Thesis, part 1

On December 18 (by midnight), you’ll submit:

  • The first three pages of your thesis, your actual thesis! As in, not *writing about your thesis*, but the actual first three pages of the thing, as you understand it so far); and
  • An annotated bibliography, listing all of the texts that are most important to your thinking about the thesis at this point.

The bibliography should include the primary texts you want to analyze and the critical or theoretical texts that will help you analyze them. You should have at least one primary text and at least two secondary texts. You might have more than that in both categories! And you could have as many as ten texts, total.

In your annotation, you will write a paragraph or so, explaining how you want to use each text: Will it provide a keyterm, for example, and if so, which one, why? Will you read the text as a primary text, and if so, which parts will you read closely, to understand what, and how/why?

As for the three pages, they are really important. You may need to do much more than three pages’ worth of writing to get them the way you like them.

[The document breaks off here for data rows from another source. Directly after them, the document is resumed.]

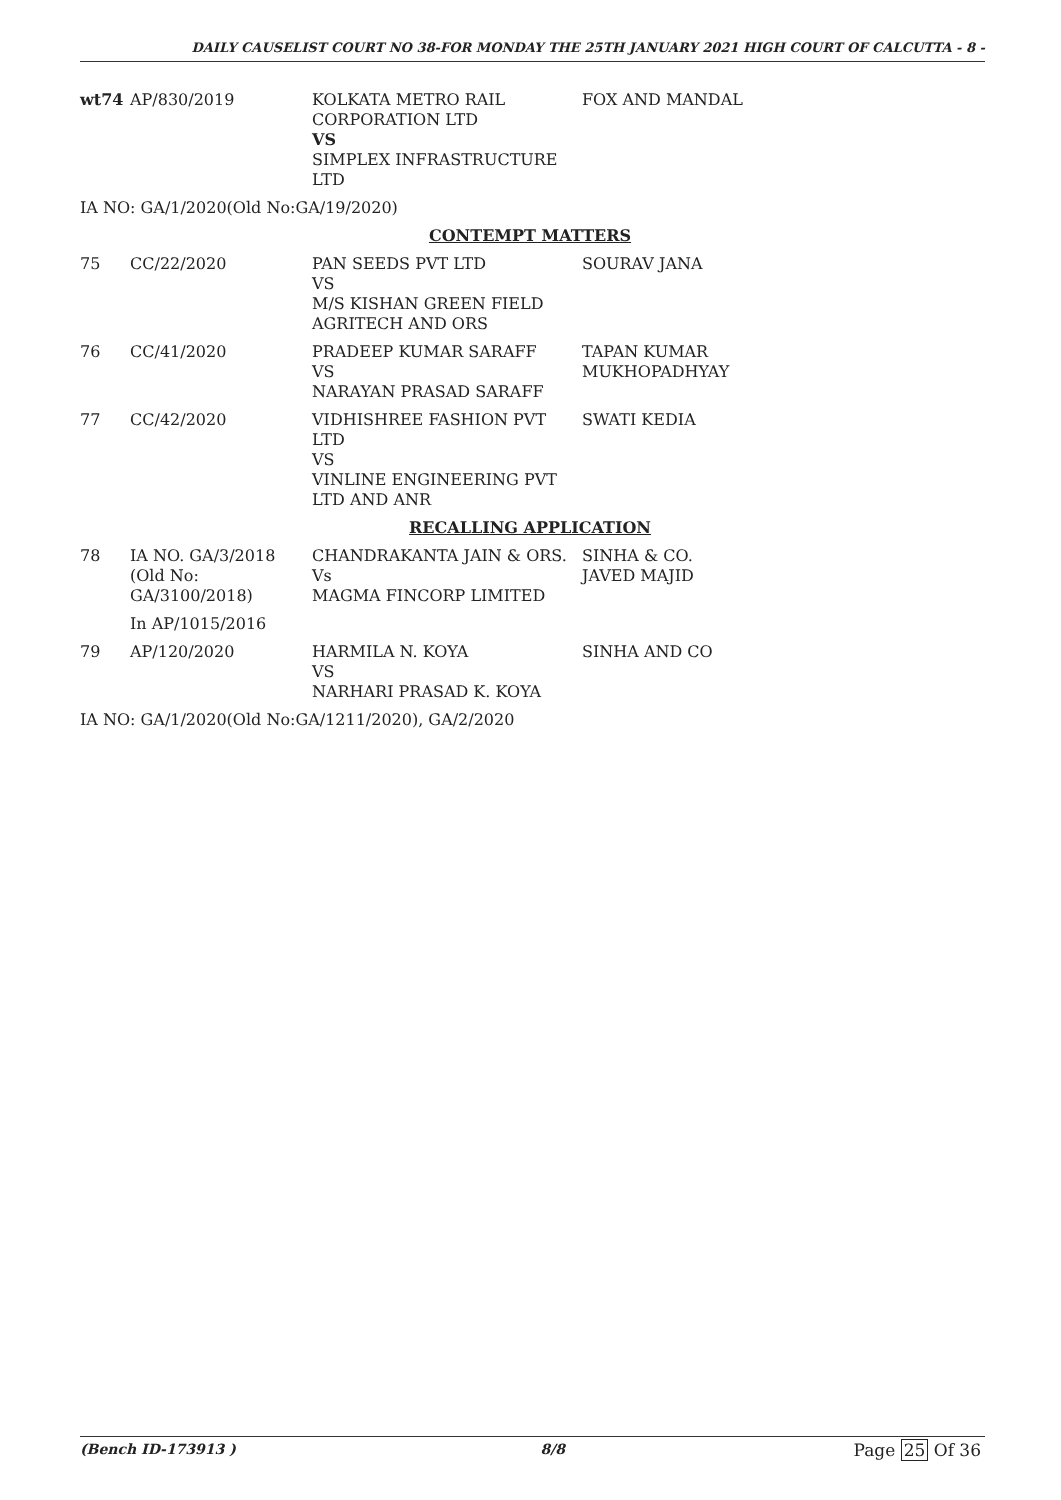DAILY CAUSELIST COURT NO 38-FOR MONDAY THE 25TH JANUARY 2021 HIGH COURT OF CALCUTTA - 8 -
| wt74 | AP/830/2019 | KOLKATA METRO RAIL CORPORATION LTD VS SIMPLEX INFRASTRUCTURE LTD | FOX AND MANDAL |
| IA NO: GA/1/2020(Old No:GA/19/2020) | | | |
| CONTEMPT MATTERS | | | |
| 75 | CC/22/2020 | PAN SEEDS PVT LTD VS M/S KISHAN GREEN FIELD AGRITECH AND ORS | SOURAV JANA |
| 76 | CC/41/2020 | PRADEEP KUMAR SARAFF VS NARAYAN PRASAD SARAFF | TAPAN KUMAR MUKHOPADHYAY |
| 77 | CC/42/2020 | VIDHISHREE FASHION PVT LTD VS VINLINE ENGINEERING PVT LTD AND ANR | SWATI KEDIA |
| RECALLING APPLICATION | | | |
| 78 | IA NO. GA/3/2018 (Old No: GA/3100/2018) | CHANDRAKANTA JAIN & ORS. Vs MAGMA FINCORP LIMITED | SINHA & CO. JAVED MAJID |
| | In AP/1015/2016 | | |
| 79 | AP/120/2020 | HARMILA N. KOYA VS NARHARI PRASAD K. KOYA | SINHA AND CO |
| IA NO: GA/1/2020(Old No:GA/1211/2020), GA/2/2020 | | | |
(Bench ID-173913 ) 8/8 Page 25 Of 36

This is the introduction to your thesis, so you’ll use it to:

  • Identify the central question you hope to answer in your thesis;
  • Establish your motive, showing your reader how and why your question has relevance to literary critics, more generally;
  • Describe the ballroom you hope to enter: what critics are here, and what are they saying? Where do you fit among them?
  • Establish your authority as a critic and foster your readers’ curiosity and interest in what you’re going to say.